# What you should do
The result should be a full, exact repeat of the entries, free of pictures.

# Provided data
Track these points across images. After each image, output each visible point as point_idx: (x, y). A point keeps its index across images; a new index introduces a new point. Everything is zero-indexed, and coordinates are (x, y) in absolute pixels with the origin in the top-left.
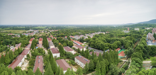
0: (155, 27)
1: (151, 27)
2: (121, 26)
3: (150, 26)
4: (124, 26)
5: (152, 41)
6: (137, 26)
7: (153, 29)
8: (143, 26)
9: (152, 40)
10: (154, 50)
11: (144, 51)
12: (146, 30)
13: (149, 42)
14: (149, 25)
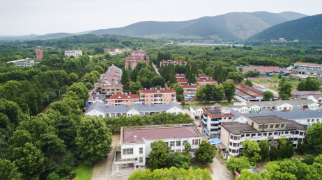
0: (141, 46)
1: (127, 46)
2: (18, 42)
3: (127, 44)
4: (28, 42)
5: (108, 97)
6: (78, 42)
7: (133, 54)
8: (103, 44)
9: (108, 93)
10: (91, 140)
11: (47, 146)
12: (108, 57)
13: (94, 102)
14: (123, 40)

# Written answer
Track these points across images. After each image, output each visible point as point_idx: (x, y). A point keeps its index across images; a new index introduces a new point. Everything is zero-indexed, and coordinates are (x, y) in absolute pixels with the origin in the top-left.
0: (155, 27)
1: (151, 27)
2: (121, 26)
3: (150, 26)
4: (124, 26)
5: (152, 41)
6: (137, 26)
7: (153, 29)
8: (143, 26)
9: (152, 40)
10: (154, 50)
11: (144, 51)
12: (146, 30)
13: (149, 42)
14: (149, 25)
0: (141, 46)
1: (127, 46)
2: (18, 42)
3: (127, 44)
4: (28, 42)
5: (108, 97)
6: (78, 42)
7: (133, 54)
8: (103, 44)
9: (108, 93)
10: (91, 140)
11: (47, 146)
12: (108, 57)
13: (94, 102)
14: (123, 40)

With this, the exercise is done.